HaozheZhao / UltraEdit

150 stars 8 forks source link

Can we use image input with different resolutions? #11

Closed tageao460 closed 1 month ago

tageao460 commented 1 month ago

First of all, this project works very well with 512x512 images, great work!

However, when I tried to load a image with 1024x1024 resolution, the result is terrible.

As the paper mentioned, the model is trained with 256 × 256 and 512 × 512 for generation. This configuration is reasonable for sd 1.5, but is it a bit smaller for sdxl and sd3?

The input image is as follows, and the prompt is "Please add some apples on the table": 3a5075ee-b53d-4846-96fb-43f98ace5485

The result with 512x512 resolution: image

The result with 1024x1024 resolution: image1024

HaozheZhao commented 1 month ago

Thank you for your feedback!

For fair comparison, our model was trained with 256 × 256 and 512 × 512 image resolutions for SD1.5 to stay consistent with other counterparts. We have reported these results in the paper to highlight the advantages of our dataset.

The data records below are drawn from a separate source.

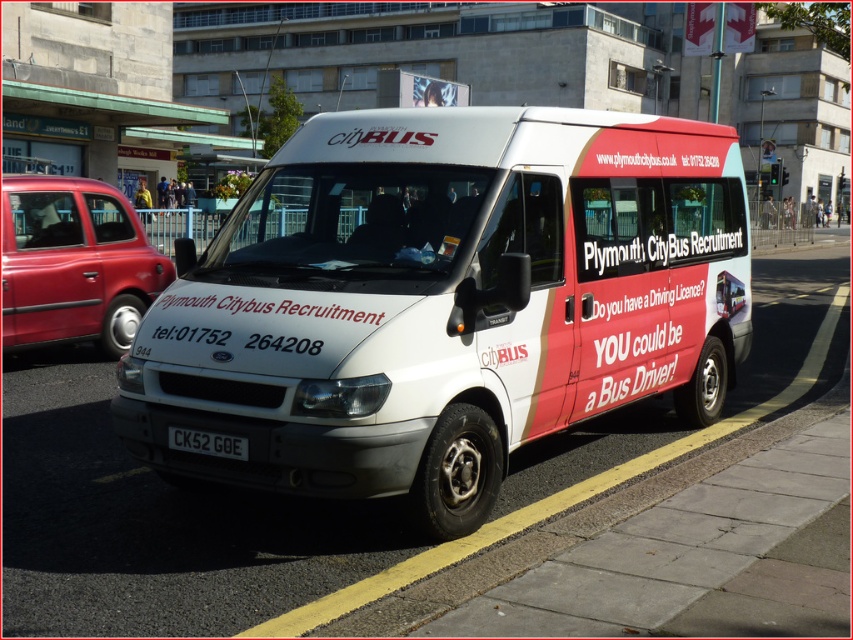
You are a delivery driver who needs to park your truck next to the white matte van at center and the yellow painted curb at lower center. Which one should you park closer to if you want to avoid blocking the sidewalk?

You should park closer to the yellow painted curb at lower center because the white matte van at center is larger in size and might block the sidewalk more if parked too close.

You are standing at the point closest to the van. Which of the two points, point (790, 392) or point (183, 433), is farther away from you?

Point (790, 392) is farther away from you because it is behind point (183, 433).

You are a photographer trying to capture the black plastic license plate at center without the white matte van at center blocking it. Is this possible given their current positions?

The white matte van at center is positioned over the black plastic license plate at center, so it is not possible to capture the license plate without the van blocking it.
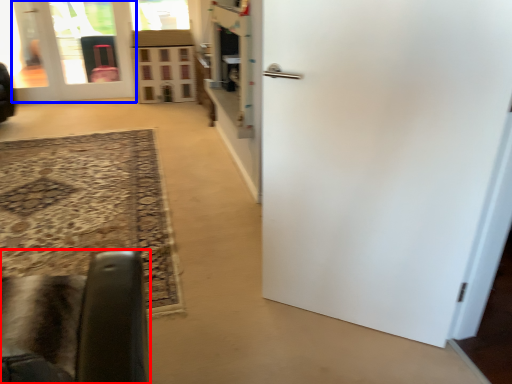
Question: Among these objects, which one is farthest to the camera, furniture (highlighted by a red box) or door (highlighted by a blue box)?

Choices:
 (A) furniture
 (B) door

Answer: (B)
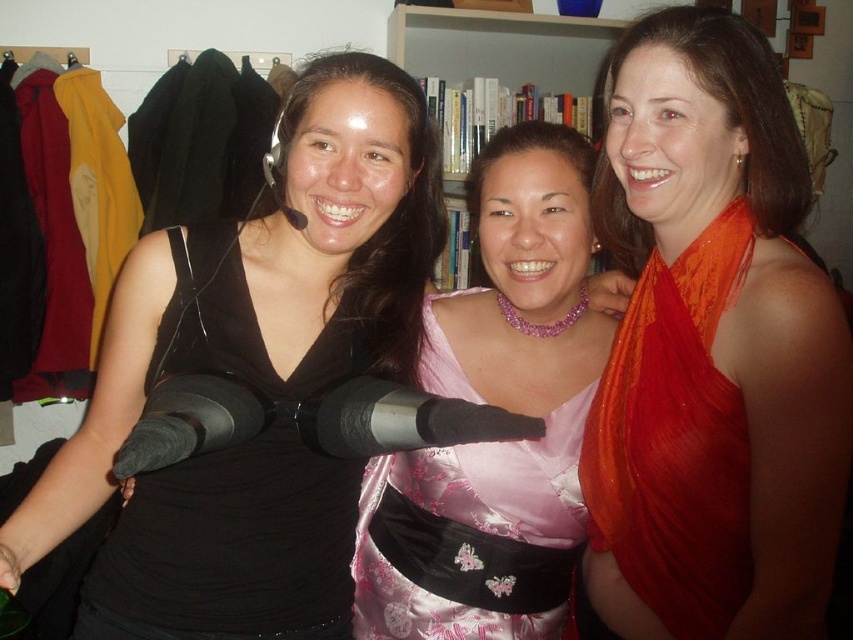
Can you confirm if orange silk scarf at upper right is bigger than black satin dress at left?

Indeed, orange silk scarf at upper right has a larger size compared to black satin dress at left.

Can you confirm if orange silk scarf at upper right is taller than black satin dress at left?

Yes.

Does point (601, 509) come closer to viewer compared to point (213, 451)?

No, it is not.

Where is `orange silk scarf at upper right`? The height and width of the screenshot is (640, 853). orange silk scarf at upper right is located at coordinates (712, 349).

Describe the element at coordinates (712, 349) in the screenshot. The image size is (853, 640). I see `orange silk scarf at upper right` at that location.

Between point (639, 506) and point (457, 45), which one is positioned behind?

Positioned behind is point (457, 45).

I want to click on orange silk scarf at upper right, so click(x=712, y=349).

Image resolution: width=853 pixels, height=640 pixels. What do you see at coordinates (235, 544) in the screenshot?
I see `black satin dress at left` at bounding box center [235, 544].

Is black satin dress at left positioned in front of hardcover books at center?

Yes, black satin dress at left is closer to the viewer.

Is point (270, 444) farther from camera compared to point (461, 45)?

No, it is in front of (461, 45).

Where is `black satin dress at left`? black satin dress at left is located at coordinates (235, 544).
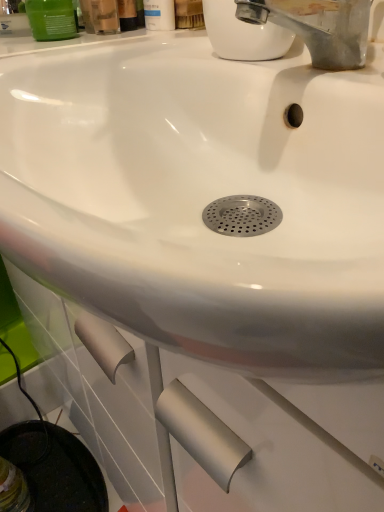
Where is `space that is in front of white matte bottle at upper center, the 1th mouthwash when ordered from right to left`? space that is in front of white matte bottle at upper center, the 1th mouthwash when ordered from right to left is located at coordinates pos(158,50).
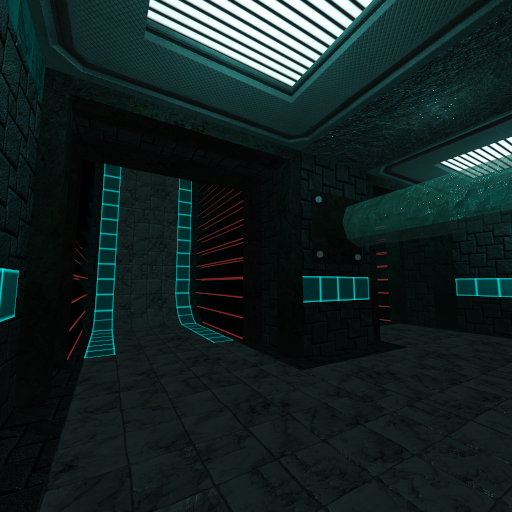
The height and width of the screenshot is (512, 512). I want to click on rightmost wall, so click(x=471, y=251).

However, through our recent tests and experiments, we have discovered that SDXL and SD3 indeed require higher resolutions. Specifically, due to the architecture of the DIT, SD3 shows poor performance when it handles an input resolution different from what it was trained on. This indicates a lack of generalization ability for generating images at various resolutions. Therefore, a potential solution is to retrain the model with 1024 × 1024 images for SD3. The demo we shared includes SD3 trained with the UltraEdit dataset at 512 × 512 resolution.

In contrast, SDXL continues to perform well when generalizing to different resolutions. We train it with 512*512 resolution and it shows good results during the inference with the 1024 × 1024 images.